The amendments to the Income Tax Act also increased the deductible contributions from Sh240,000 to Sh360,000 annually, benefiting both individuals and employers.

According to RBA, this change could encourage more workers to enhance their contributions, leading to greater savings and significant tax benefits by raising the non-taxable income associated with pension contributions.

The law change now allows individuals aged 38 years and older to access their pension funds tax-free, provided they have been members of the scheme for at least 20 years.

Before that, only individuals aged 65 and older qualified for tax exemptions on pension payouts. The exemption also extends to withdrawals made before retirement age due to health reasons.

“The exemption from tax also applies to withdrawals from the funds before attaining retirement age due to ill health or after attaining 20 years from the date of registration as a member of the fund,” RBA’s statement reads.

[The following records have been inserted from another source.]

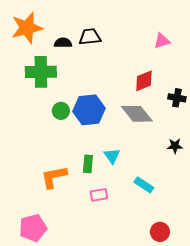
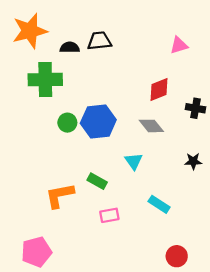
gray diamond: (137, 114) -> (151, 126), size x0.7
cyan triangle: (112, 156) -> (134, 161), moved
green rectangle: (88, 164) -> (97, 181), turned -66

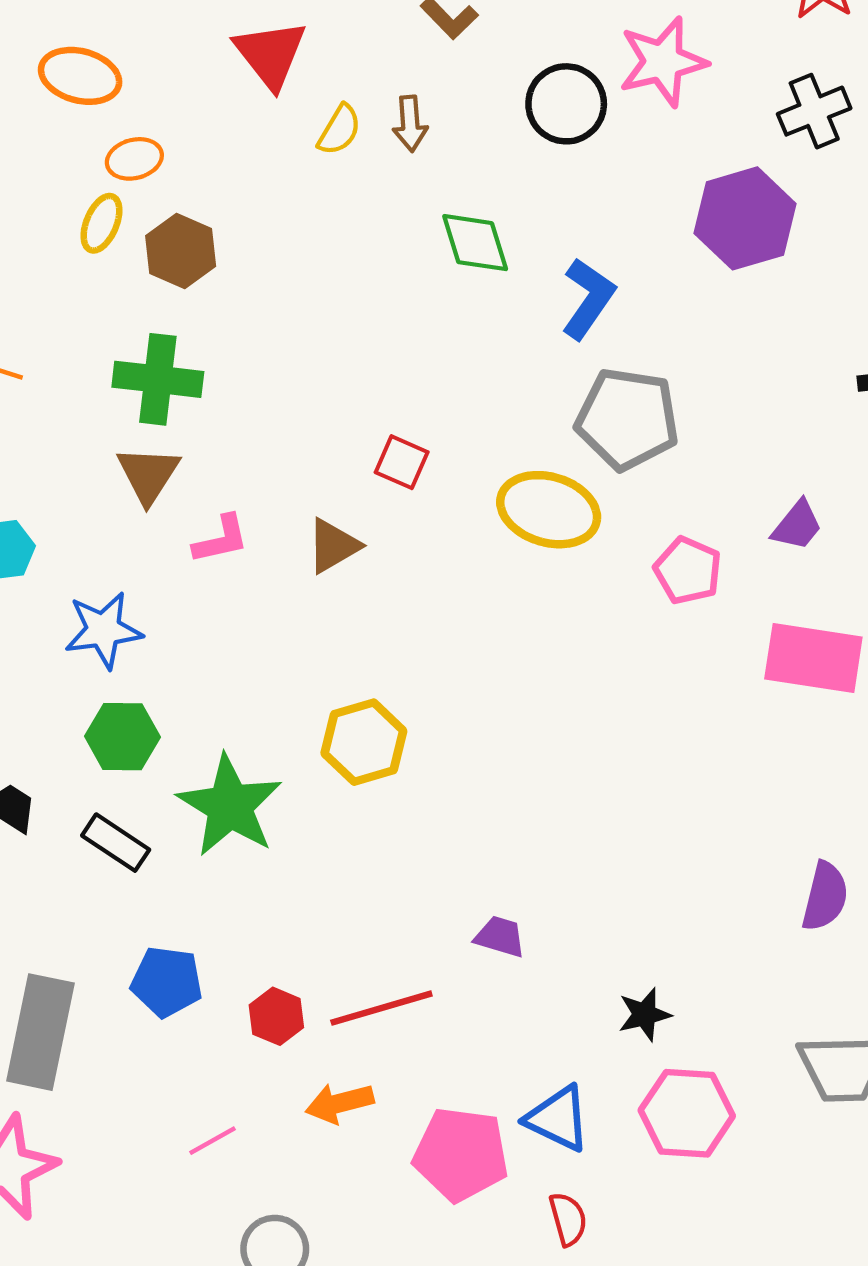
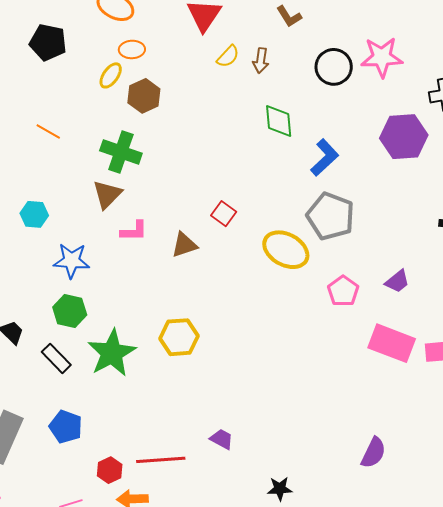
red hexagon: (276, 1016) -> (110, 470), moved

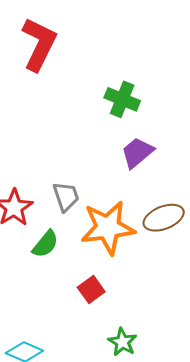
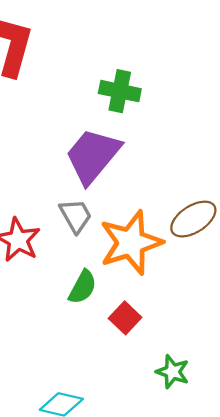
purple trapezoid: (137, 153) -> (93, 156), moved, size x1.5
green semicircle: (45, 244) -> (83, 287), moved

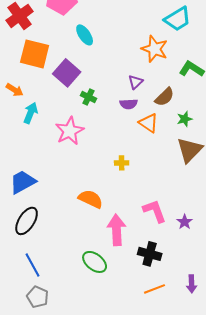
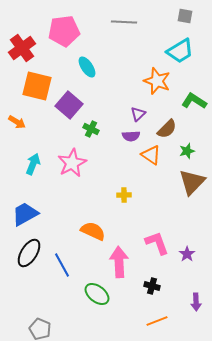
cyan arrow: (31, 113) -> (33, 164), moved
black cross: (150, 254) -> (152, 286), size x0.7
blue line: (33, 265) -> (62, 265), moved
purple arrow: (192, 284) -> (196, 302), moved

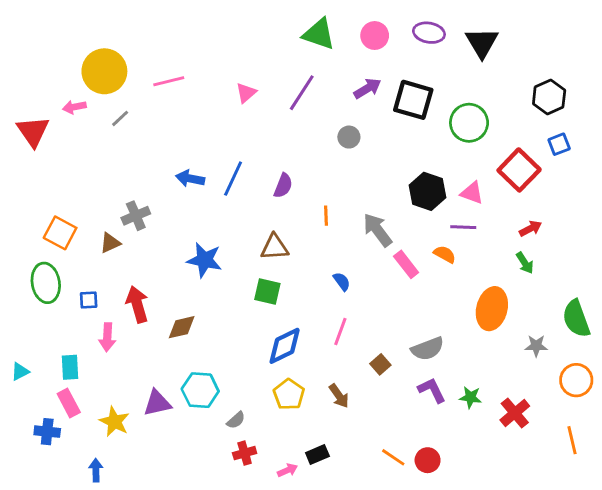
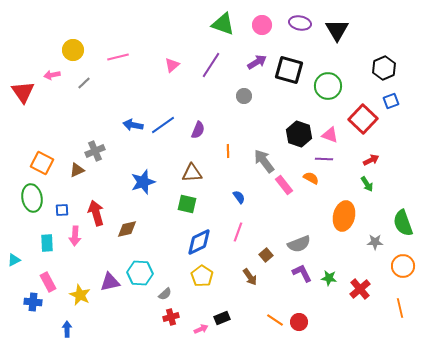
yellow circle: (104, 71) -> (73, 50), size x0.7
blue line: (233, 179) -> (163, 125), turned 30
blue star: (204, 260) -> (143, 182), turned -30
cyan rectangle: (70, 367) -> (47, 243), moved
brown arrow: (339, 396) -> (250, 277), moved

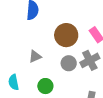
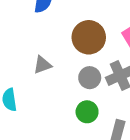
green circle: (45, 86) -> (87, 112), moved

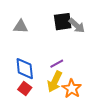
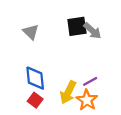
gray triangle: (21, 27) -> (31, 32), turned 42
purple line: (57, 64) -> (90, 81), moved

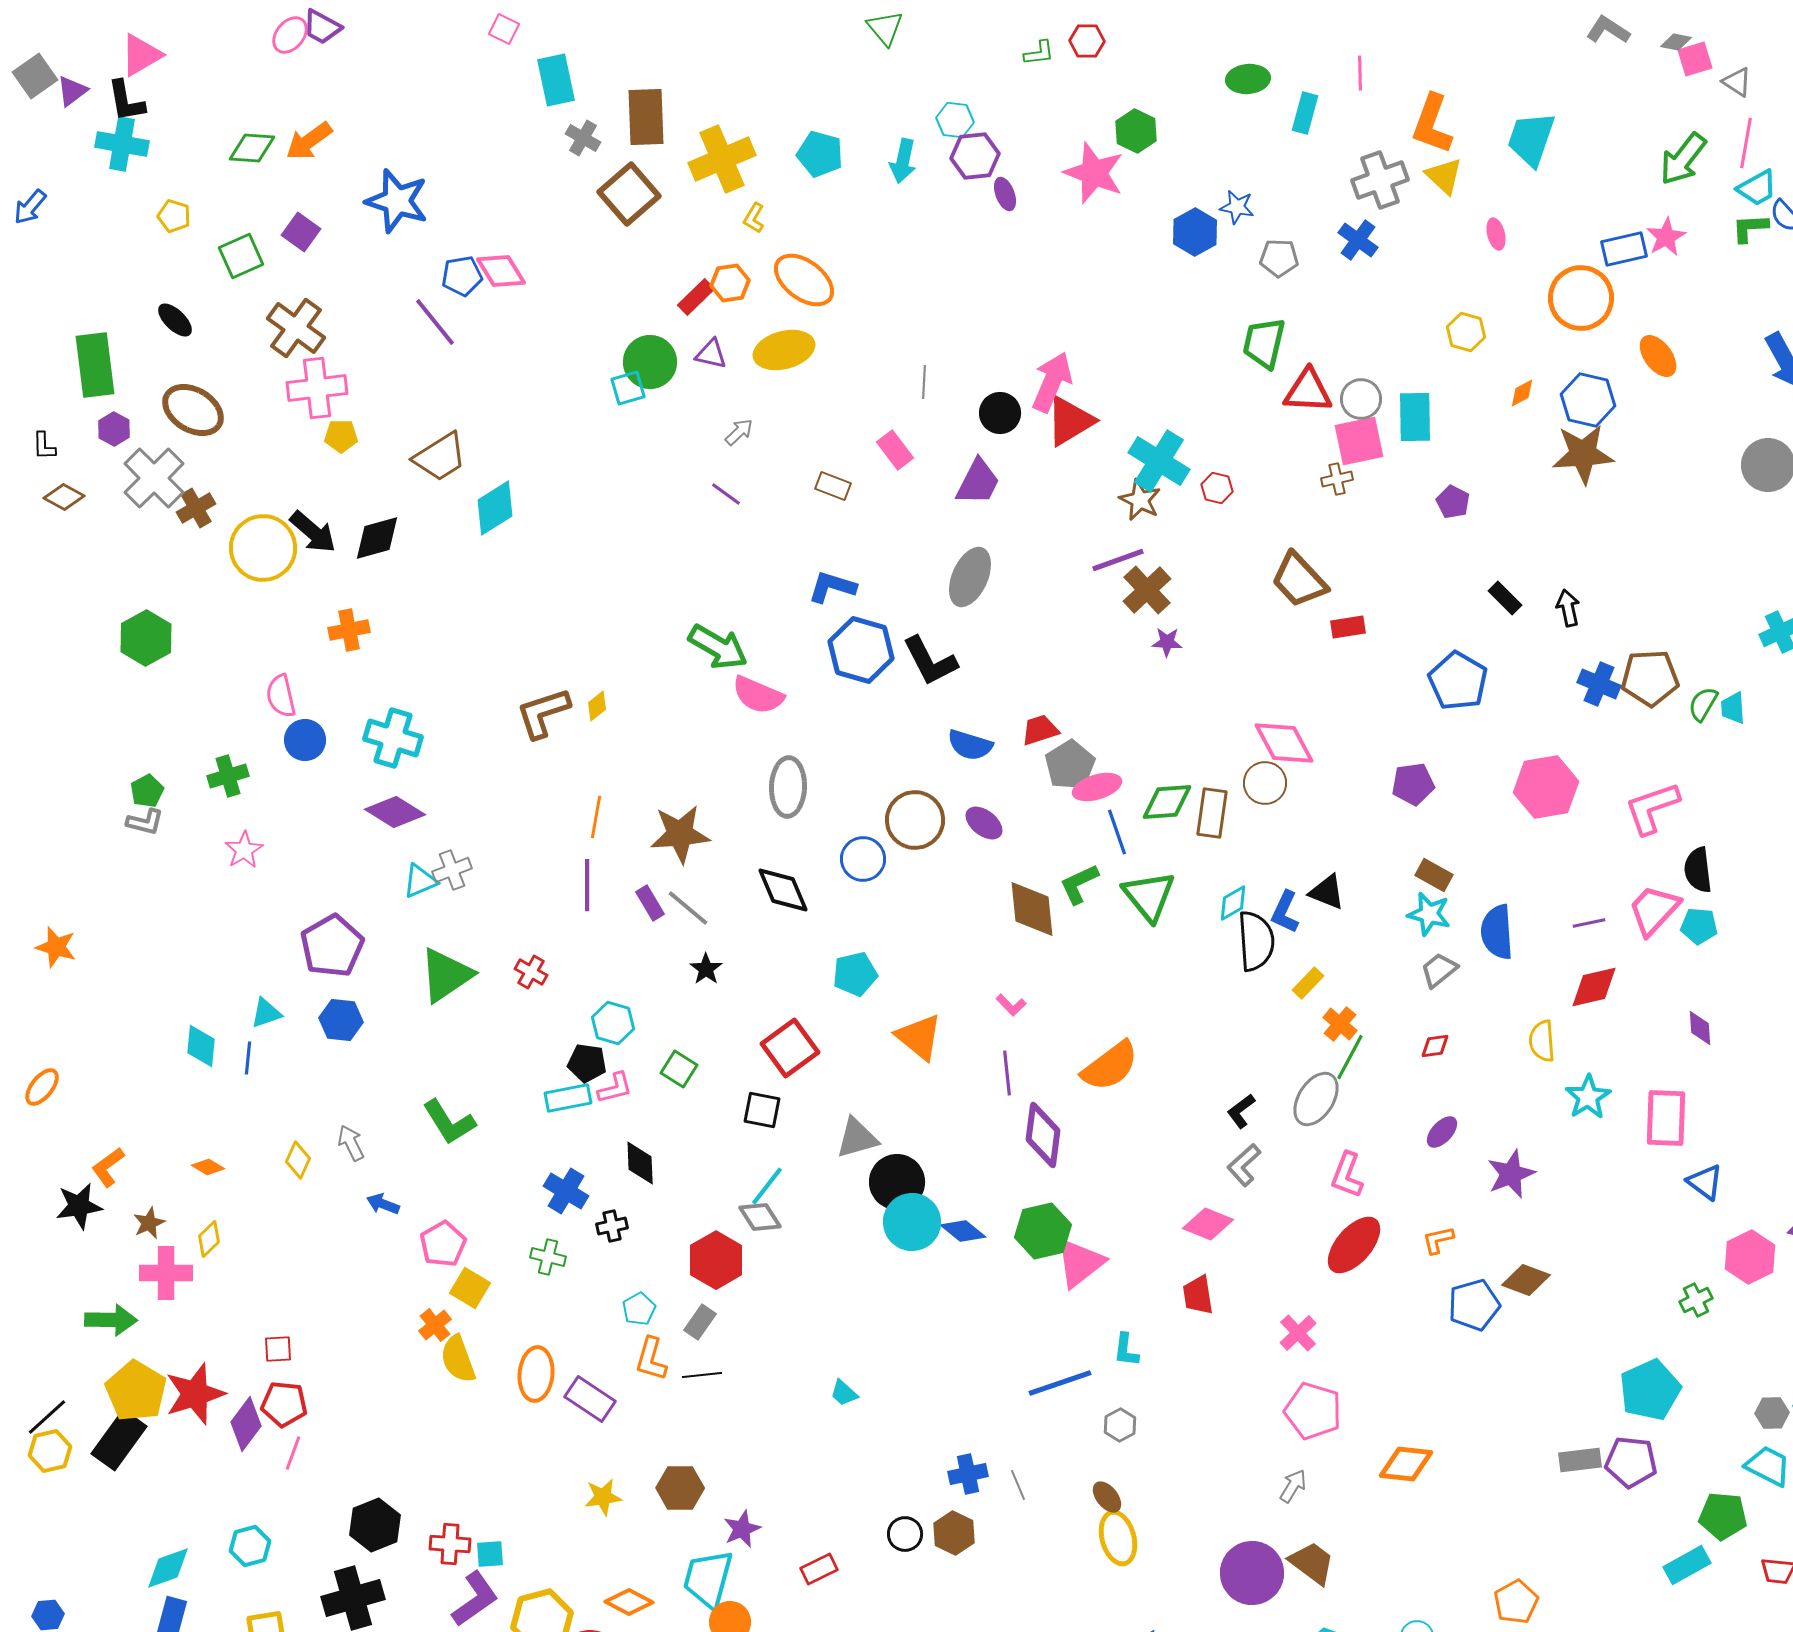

Initially, lump-sum pension payouts for retirees under the age of 65 were taxed on a sliding scale, with the first Sh600,000 being tax-exempt.

The subsequent Sh400,000 was taxed at 10 per cent, followed by Sh400,000 at 15 per cent, and the next Sh400,000 at 20 per cent, with any amount exceeding Sh1.2 million taxed at 25 per cent.

This meant that a retiree with Sh1.2 million lost at least Sh300, 000 in taxes. To address the critical need for healthcare in retirement, the authority has introduced a tax-deductible limit of up to Sh15,000 per month for post-retirement medical funds.